Published: 11:00 GMT Daylight Time - Thursday 19 April 2012
Islamists thwarted in attempts to extend political dominance in Egypt
Country/Region: Middle East and North Africa, Egypt
Attempts by Islamists to tighten their grip on power in Egypt have been thwarted in rare encouraging political developments for the country’s Christians.
Two front-runners for the presidency, the Muslim Brotherhood’s Khairat al-Shater and the Salafi leader Hazem Salah Abu Ismail, were among ten candidates disqualified from standing by the Higher Presidential Election Commission on Saturday 14 April.
This followed a court’s suspension on 10 April of a body appointed by the Islamist-dominated parliament to write the country’s new constitution; the move was triggered by the withdrawal of Christians and secularists, who complained that the panel was not representative and lacked diversity. The court put an injunction on parliament’s decision to give its own members – the majority of whom are Islamists – half the seats on the 100-member panel, pending a ruling on its legality.

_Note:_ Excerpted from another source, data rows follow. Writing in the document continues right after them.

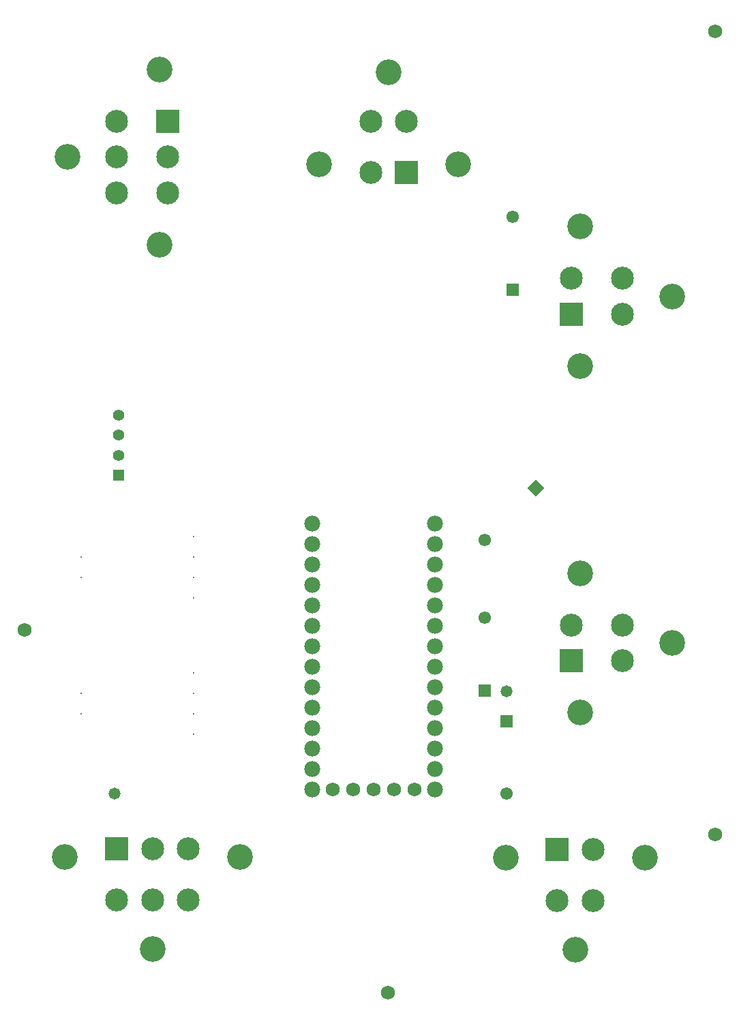
<source format=gbr>
%TF.GenerationSoftware,Altium Limited,Altium Designer,25.2.1 (25)*%
G04 Layer_Color=8388736*
%FSLAX45Y45*%
%MOMM*%
%TF.SameCoordinates,7DD24991-B9EC-4422-9666-2EE5E17A6B38*%
%TF.FilePolarity,Negative*%
%TF.FileFunction,Soldermask,Top*%
%TF.Part,Single*%
G01*
G75*
%TA.AperFunction,ComponentPad*%
%ADD20C,1.40000*%
%ADD21R,1.40000X1.40000*%
%ADD32P,2.19656X4X270.0*%
%ADD33C,1.55320*%
%ADD34C,3.19320*%
%ADD35C,2.84320*%
%ADD36R,2.84320X2.84320*%
%ADD37C,1.98120*%
%ADD38C,1.72720*%
%TA.AperFunction,ViaPad*%
%ADD39C,1.72720*%
%TA.AperFunction,ComponentPad*%
%ADD40R,2.84320X2.84320*%
%ADD41C,0.20320*%
%ADD42R,1.55320X1.55320*%
%TA.AperFunction,ViaPad*%
%ADD43C,1.47320*%
D20*
X1612900Y7618000D02*
D03*
Y7368000D02*
D03*
Y7118000D02*
D03*
D21*
Y6868000D02*
D03*
D32*
X6795198Y6706298D02*
D03*
D33*
X6158802Y6069902D02*
D03*
X6426200Y2915500D02*
D03*
X6502400Y10076600D02*
D03*
X6159500Y5098200D02*
D03*
D34*
X4965700Y11874500D02*
D03*
X5830700Y10731500D02*
D03*
X4100700D02*
D03*
X2032500Y990200D02*
D03*
X945500Y2133200D02*
D03*
X3119500D02*
D03*
X977900Y10821300D02*
D03*
X2120900Y11908300D02*
D03*
Y9734300D02*
D03*
X7283200Y977500D02*
D03*
X6418200Y2120500D02*
D03*
X8148200D02*
D03*
X8483600Y4787900D02*
D03*
X7340600Y3922900D02*
D03*
Y5652900D02*
D03*
X8483600Y9093200D02*
D03*
X7340600Y8228200D02*
D03*
Y9958200D02*
D03*
D35*
X5188200Y11264500D02*
D03*
X4743200D02*
D03*
Y10629500D02*
D03*
X1587500Y1600200D02*
D03*
X2477500D02*
D03*
X2032500Y2235200D02*
D03*
X2477500D02*
D03*
X2032500Y1600200D02*
D03*
X1587900Y11266300D02*
D03*
Y10376300D02*
D03*
X2222900Y10821300D02*
D03*
Y10376300D02*
D03*
X1587900Y10821300D02*
D03*
X7060700Y1587500D02*
D03*
X7505700D02*
D03*
Y2222500D02*
D03*
X7873600Y4565400D02*
D03*
Y5010400D02*
D03*
X7238600D02*
D03*
X7873600Y8870700D02*
D03*
Y9315700D02*
D03*
X7238600D02*
D03*
D36*
X5188200Y10629500D02*
D03*
X1587500Y2235200D02*
D03*
X7060700Y2222500D02*
D03*
D37*
X4013200Y2971800D02*
D03*
Y3225800D02*
D03*
Y3479800D02*
D03*
Y3733800D02*
D03*
Y3987800D02*
D03*
Y4241800D02*
D03*
Y4495800D02*
D03*
Y4749800D02*
D03*
Y5003800D02*
D03*
Y5257800D02*
D03*
Y5511800D02*
D03*
Y5765800D02*
D03*
Y6019800D02*
D03*
Y6273800D02*
D03*
X5537200Y2971800D02*
D03*
Y3225800D02*
D03*
Y3479800D02*
D03*
Y3733800D02*
D03*
Y3987800D02*
D03*
Y4241800D02*
D03*
Y4495800D02*
D03*
Y4749800D02*
D03*
Y5003800D02*
D03*
Y5257800D02*
D03*
Y5511800D02*
D03*
Y5765800D02*
D03*
Y6019800D02*
D03*
Y6273800D02*
D03*
D38*
X4267200Y2971800D02*
D03*
X4521200D02*
D03*
X4775200D02*
D03*
X5029200D02*
D03*
X5283200D02*
D03*
D39*
X444500Y4953000D02*
D03*
X9017000Y2413000D02*
D03*
X4953000Y444500D02*
D03*
X9017000Y12382500D02*
D03*
D40*
X2222900Y11266300D02*
D03*
X7238600Y4565400D02*
D03*
Y8870700D02*
D03*
D41*
X1143000Y4165600D02*
D03*
Y3911600D02*
D03*
X2540000Y3657600D02*
D03*
Y3911600D02*
D03*
Y4165600D02*
D03*
Y4419600D02*
D03*
X1143000Y5854700D02*
D03*
Y5600700D02*
D03*
X2540000Y5346700D02*
D03*
Y5600700D02*
D03*
Y5854700D02*
D03*
Y6108700D02*
D03*
D42*
X6426200Y3815500D02*
D03*
X6502400Y9176600D02*
D03*
X6159500Y4198200D02*
D03*
D43*
X6426200Y4191000D02*
D03*
X1562100Y2921000D02*
D03*
%TF.MD5,02b569f19d76602f647e79819372ee9e*%
M02*

</source>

The elimination of al-Shater, because of a disputed past conviction, and Ismail, because his late mother supposedly held US nationality, reduces the chances of an Islamist candidate becoming president.
The remaining runners include former Muslim Brotherhood leader Abdel Moneim Abul Fotouh, who was expelled from the group after announcing his presidency bid, and former Arab League Secretary General Amr Moussa, who is now considered the favourite.
The Muslim Brotherhood has nominated its Freedom and Justice Party (FJP) President Mohamed Mursi to run in place of al-Shater, but the party is still reportedly discussing whether he will definitely stand; Mursi is a much less popular figure than al-Shater.
Many Christians, concerned that the Muslim Brotherhood and Salafists are trying to turn the country into an Islamic state, were relieved that al-Shater and Ismail were disqualified, and prefer Abul Fotouh and Moussa, who are considered more moderate. But in Abul Fotouh’s case, this may be merely a front; at a recent conference, he said, “Islam must be upheld and Sharia must be applied.”
The final list of candidates will be announced on 26 April, with voting scheduled to begin on 23 May.
“Sign of hope”
The court’s order to suspend the constitution-writing panel was welcomed by a church spokesman as “an attempt to hold in check the excessive power of Islamist parties. It is also a sign of hope for justice in our country.”
The body had been appointed by parliament, of which the FJP and Salafists hold more than 70 per cent of the seats. It chose 50 members from parliament, 39 of whom are Islamists, and 50 from other sectors of society, with Islamists among them also. There were just six Christians, six women and a handful of liberals.
The new constitution will delineate the powers of the president and parliament, and define the role of religion and minority rights in Egyptian society. The current document says that the state religion is Islam and sharia is the main source of legislation. Some ultra-conservative Muslims have called for the article to be changed to read that sharia is the only source of legislation.
The Muslim Brotherhood is suffering a public backlash over its decision to field a presidential candidate after previously promising that it would not seek this office. Commentators have suggested that the U-turn is indicative of the group’s growing ambition in light of its success in the parliamentary elections.
Despite being the largest party in the new parliament, the FJP does not have an overall majority, and is having to share power across the various government functions with the military generals. Occupying the presidency and controlling the constitution-writing process would give the group political dominance.
A poll conducted earlier this month by Al-Ahram Center for Political and Strategic Studies, however, revealed diminishing support for the Brotherhood: nearly half of those who had voted for them in the parliamentary elections said that they would not do so in a new poll.
The disqualification of the leading Islamist presidential candidates and suspension of the Islamist-dominated constitutional panel are encouraging moves for Egypt’s Christians and secularists who feared they were being swept away by a rising tide of Islamisation.
But while the new president is as yet unelected and the new constitution remains unwritten, the jury is out as to how significant these setbacks will prove to be for the Islamists’ political agenda.